Banca Carige: si riapre vicenda aumento di capitale

23 Gennaio 2018, di Livia Liberatore

Un chiarimento sull’intera vicenda dell’aumento di capitale di Banca Carige, conclusasi un mese fa. Lo chiede in una lettera indirizzata al presidente dell’istituto, Giuseppe Tesauro, la famiglia Malacalza che, attraverso la holding Malacalza Investimenti, detiene il 20,639% di Carige.

Il quotidiano Secolo XIX riporta i dettagli della lettera datata 11 gennaio 2018 e firmata Mattia Malacalza, figlio di Vittorio e vice presidente della banca.

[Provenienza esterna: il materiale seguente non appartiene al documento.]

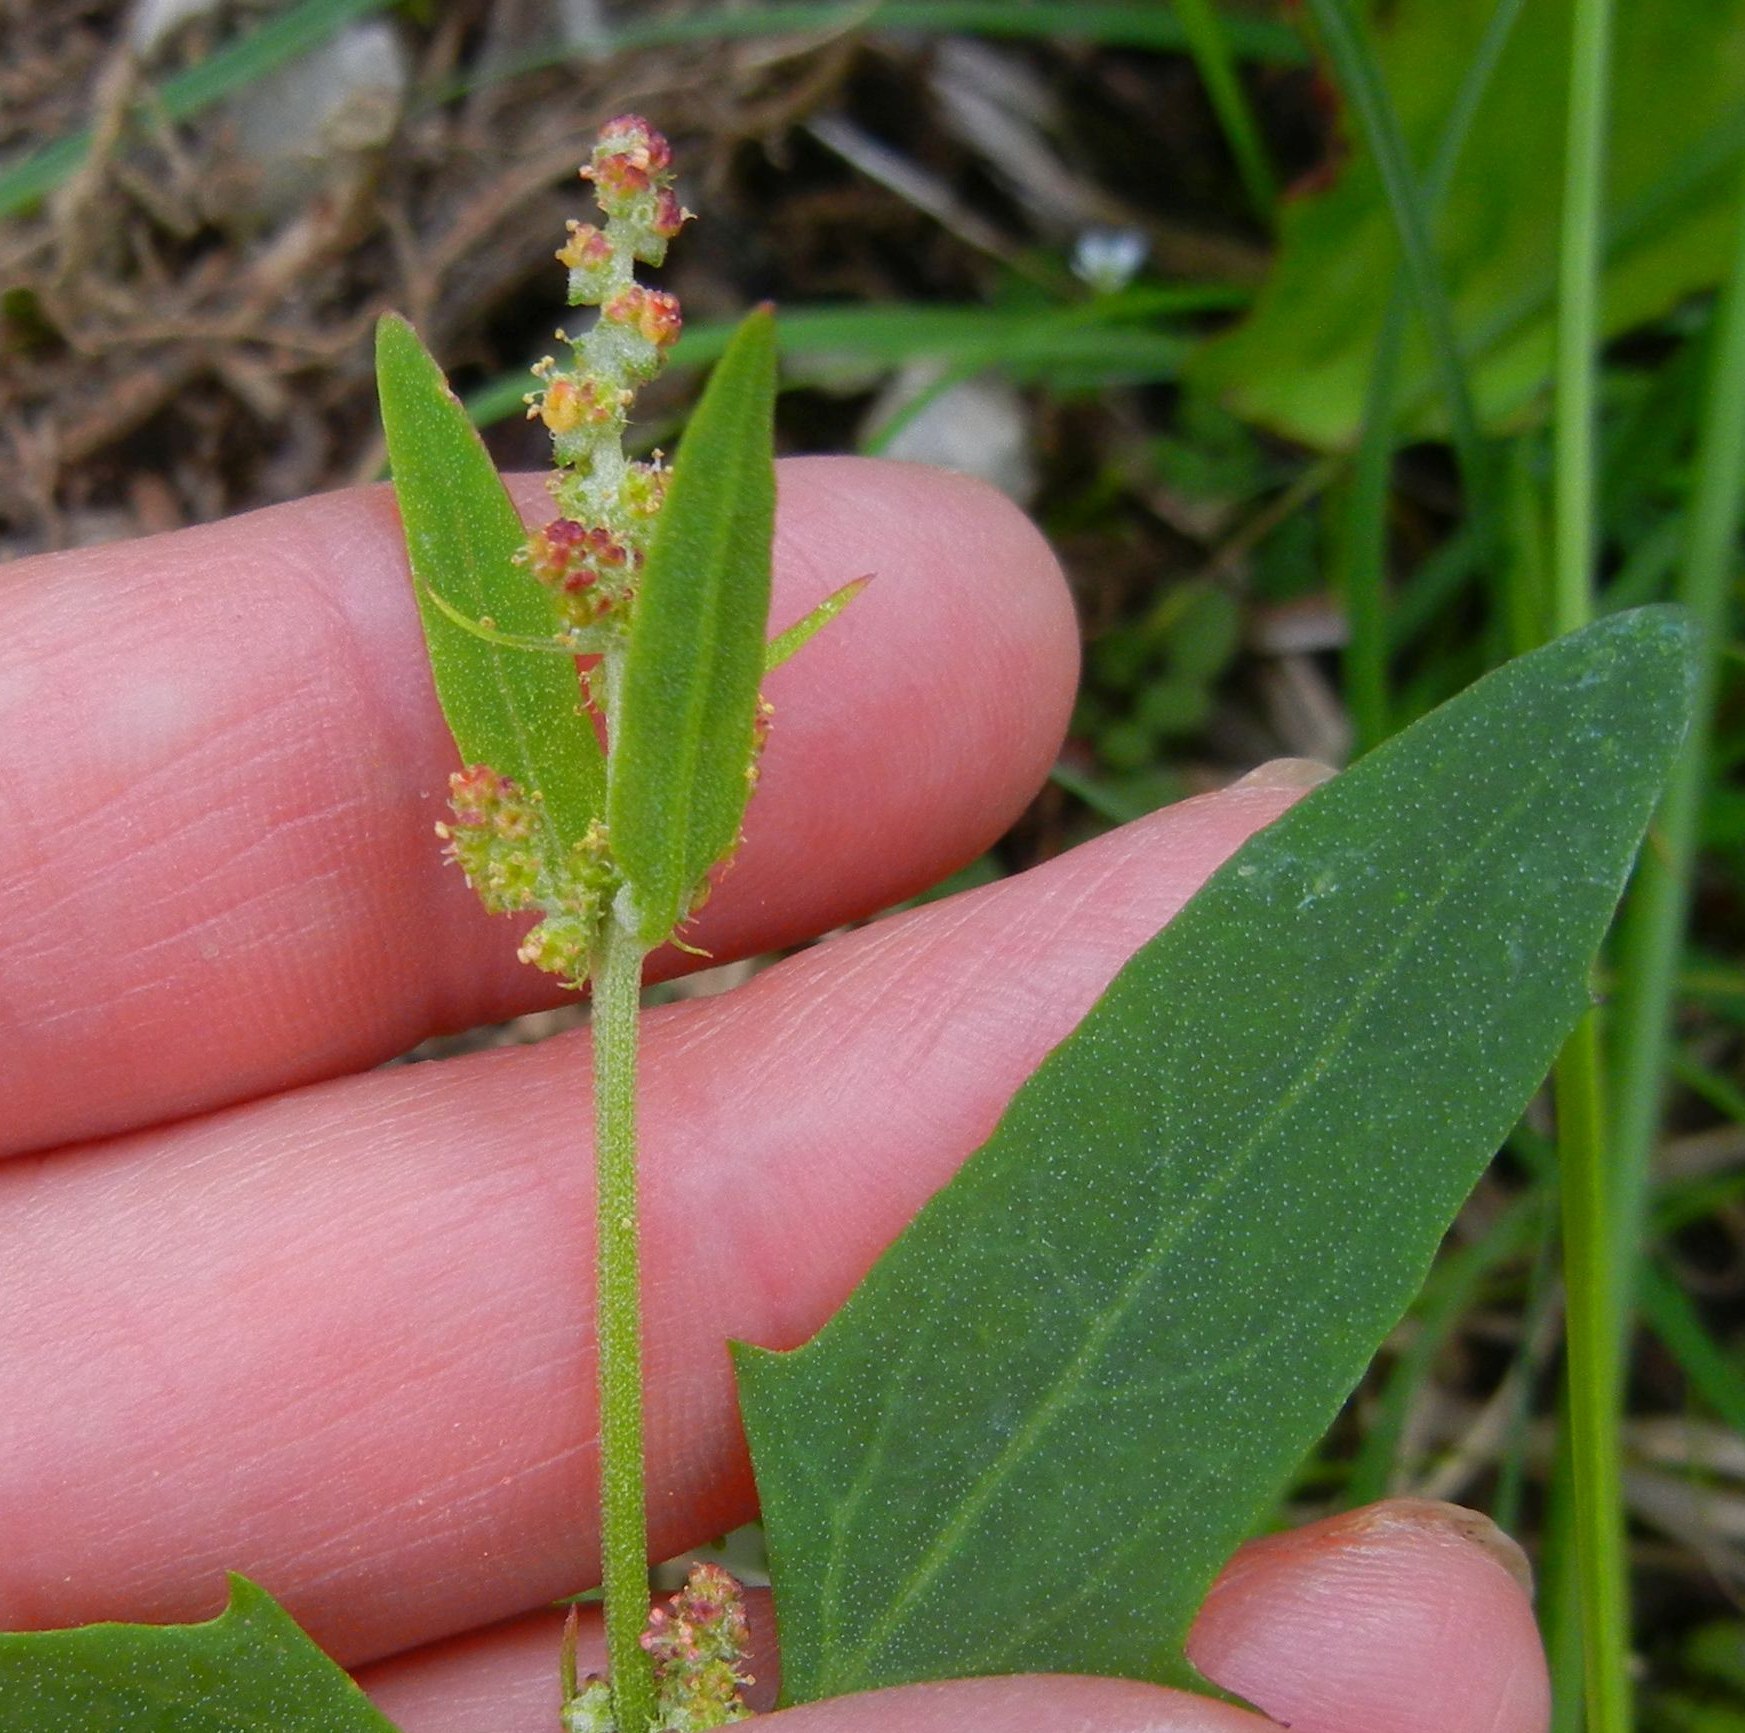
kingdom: Plantae
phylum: Tracheophyta
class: Magnoliopsida
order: Caryophyllales
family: Amaranthaceae
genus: Atriplex
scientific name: Atriplex patula
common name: Common orache
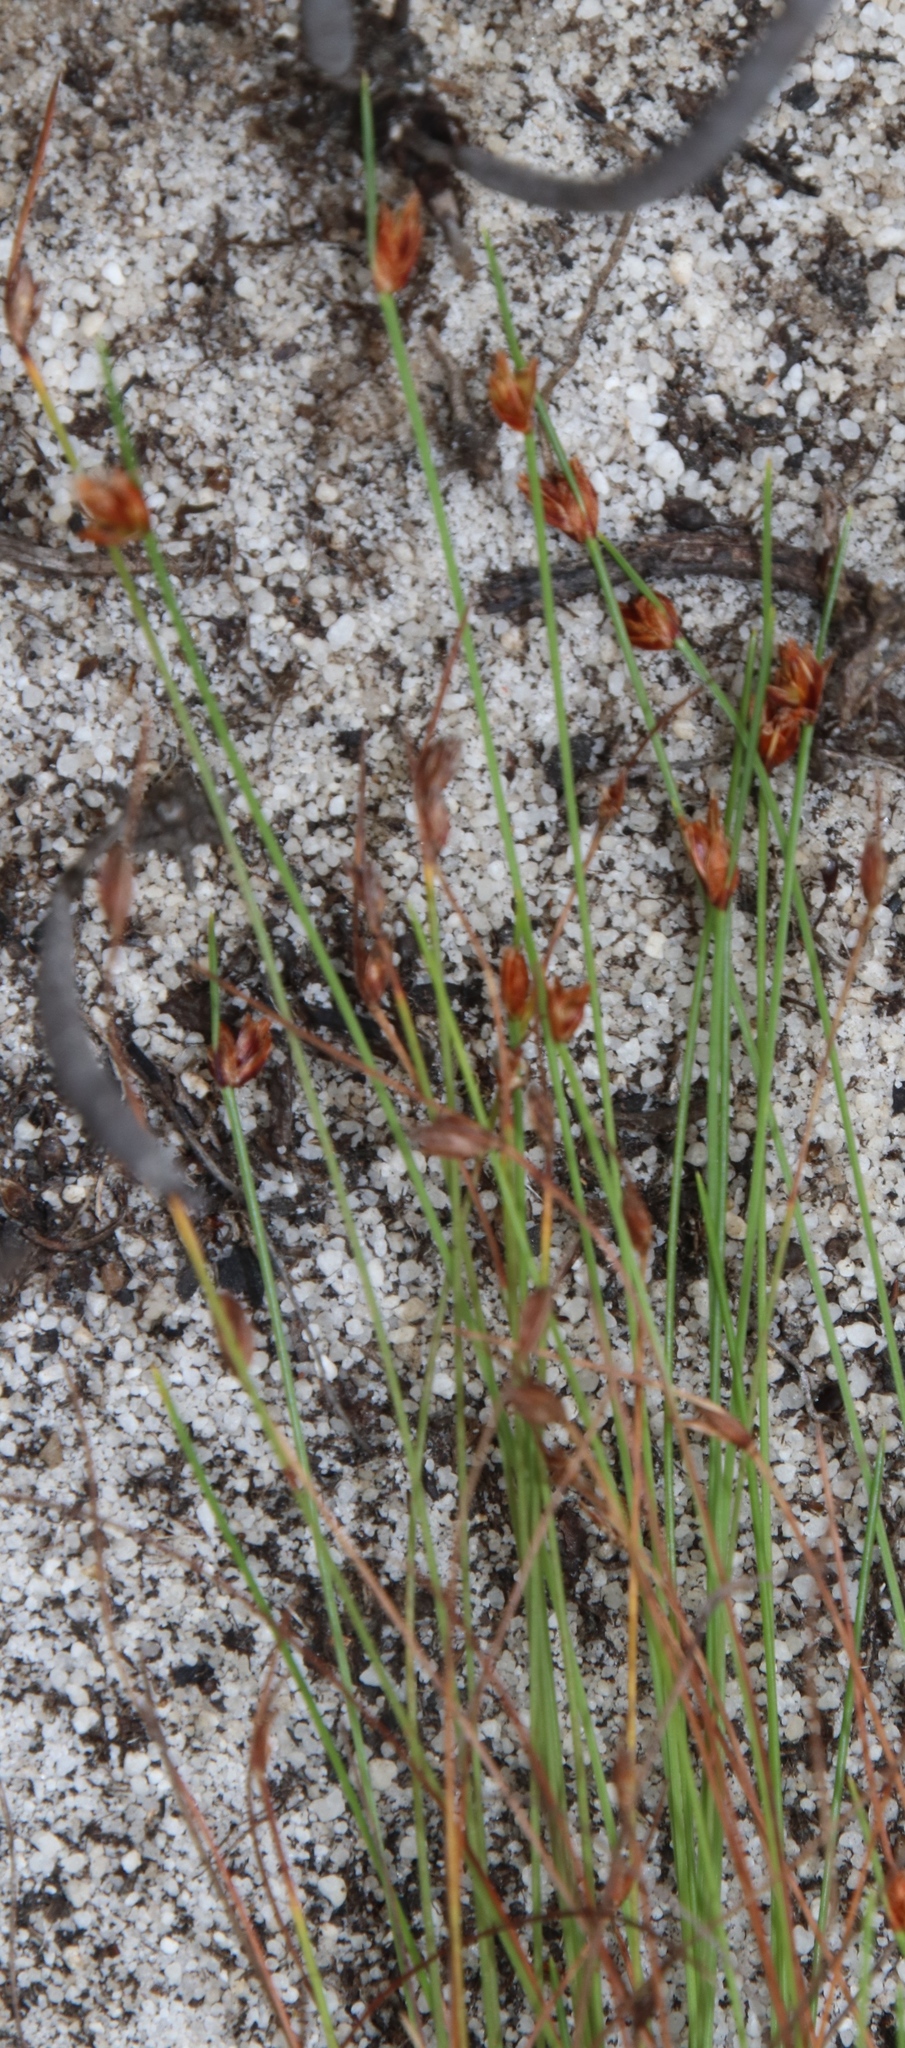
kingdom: Plantae
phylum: Tracheophyta
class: Liliopsida
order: Poales
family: Cyperaceae
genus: Ficinia
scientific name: Ficinia oligantha
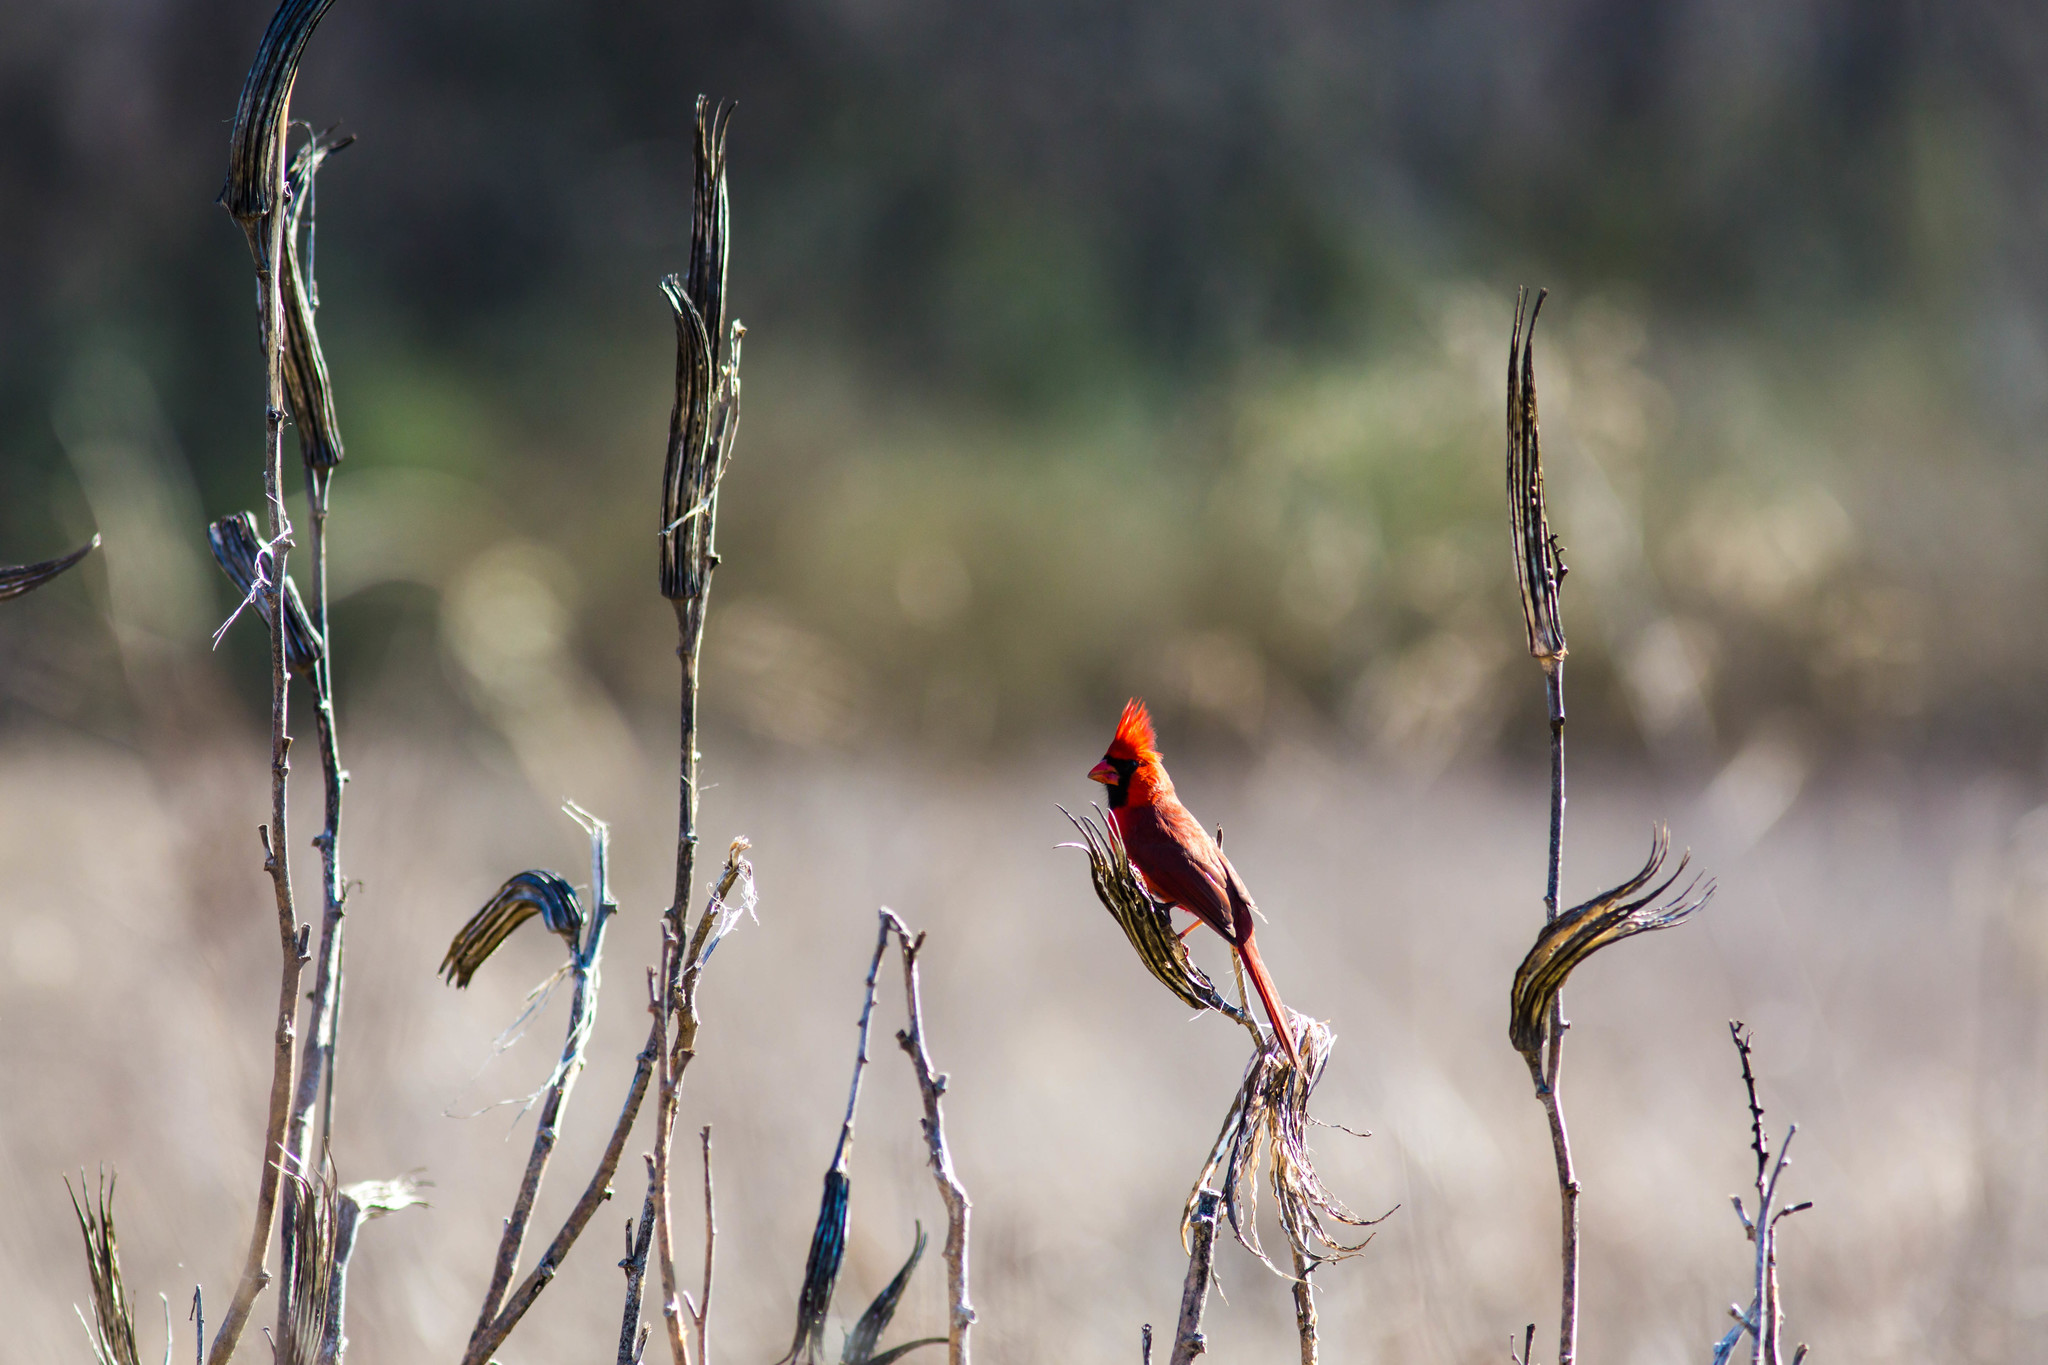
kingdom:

La missiva si concentra sull’operazione di rafforzamento patrimoniale e sull’andamento del titolo nelle settimane successive. Secondo quanto riporta Il Secolo XIX, Malacalza Investimenti ricorda di avere

“sventato” l’eventualità approvata dal cda, sia pure “in via subordinata”, di un aumento di capitale “con totale esclusione del diritto di opzione degli azionisti”

Secondo l’azionista di maggioranza:

“la linea delle banche garanti e del vertice direzionale della banca” si è “orientata prioritariamente nel senso di ricercare investitori estranei alla compagine sociale, trascurando qualsiasi iniziativa di contatto, spiegazione e promozione dell’operazione verso la generalità degli azionisti, e rivolgendosi a quelli principali tardivamente e burocraticamente per richiedere l’assunzione di impegni di sottoscrizione”.

Nella lettera la holding accusa anche la banca di avere diffuso comunicazioni oscure e incoerenti su:

“l’effettivo margine di rischio (che ancora oggi non ci risulta) che le banche garanti, a fronte di un compenso di svariate decine di milioni di euro, si sono assunte rispetto all’eventualità di mancata copertura integrale dell’aumento di capitale

I Malacalza si riservano di valutare le responsabilità delle banche garanti (Deutsche Bank, Credit Suisse e Barclays) e denunciano l’esistenza di “un’azione sulla stampa, mirata ed assai efficace, condotta per porre in cattiva luce” l’azionista. La lettera è sotto l’attenzione delle autorità di vigilanza, Consob, Bankitalia e Banca centrale europea.

In Borsa i titoli di Banca Carige, che valevano 0,0364 euro un anno fa, sono scesi ai minimi di 0,0079 due mesi fa, il 20 novembre 2017 prima dell’aumento di capitale per un ammontare pari a 560 milioni di euro partito il 22 di quel mese. Ora quotano 0,0089 euro (+2,3% in seduta).